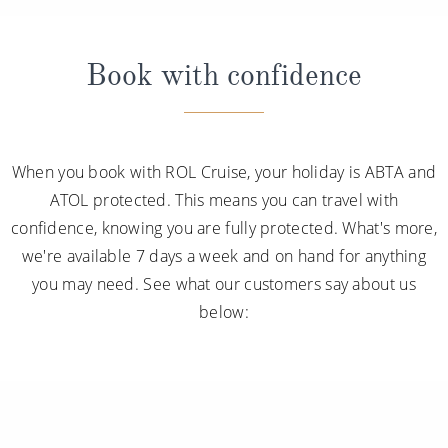
Book with confidence
When you book with ROL Cruise, your holiday is ABTA and
ATOL protected. This means you can travel with
confidence, knowing you are fully protected. What's more,
we're available 7 days a week and on hand for anything
you may need. See what our customers say about us
below:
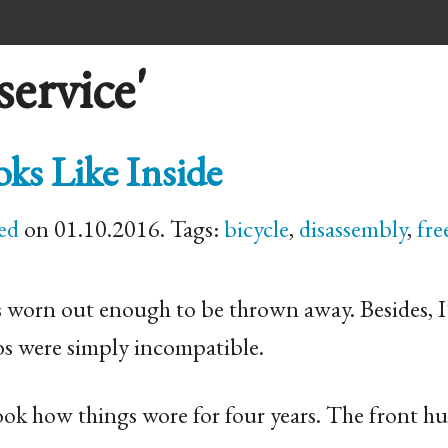
ervice'
s Like Inside
ed
on 01.10.2016. Tags:
bicycle
,
disassembly
,
fre
s worn out enough to be thrown away. Besides, I
bs were simply incompatible.
ook how things wore for four years. The front h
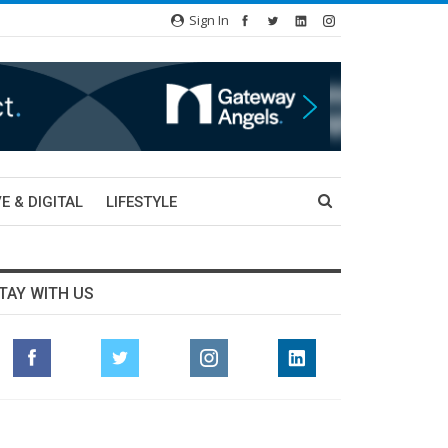
Sign In
E & DIGITAL
LIFESTYLE
TAY WITH US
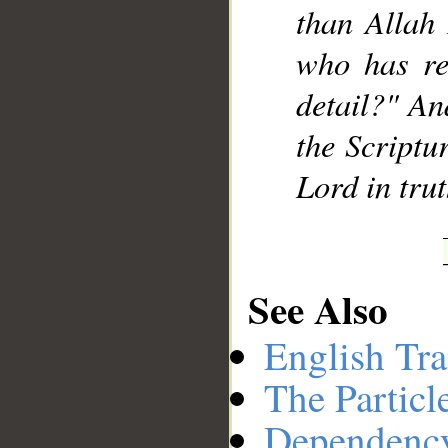
than Allah 
who has re
detail?" An
the Scriptu
Lord in tru
See Also
English Tra
The Particl
Dependenc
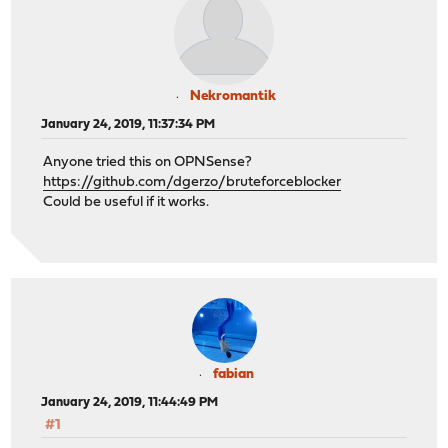
Nekromantik
January 24, 2019, 11:37:34 PM
Anyone tried this on OPNSense?
https://github.com/dgerzo/bruteforceblocker
Could be useful if it works.
fabian
January 24, 2019, 11:44:49 PM
#1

##########

Of the lines above, copy each that contains "protected".

ATOL protected. This means you can travel with
confidence, knowing you are fully protected. What's more,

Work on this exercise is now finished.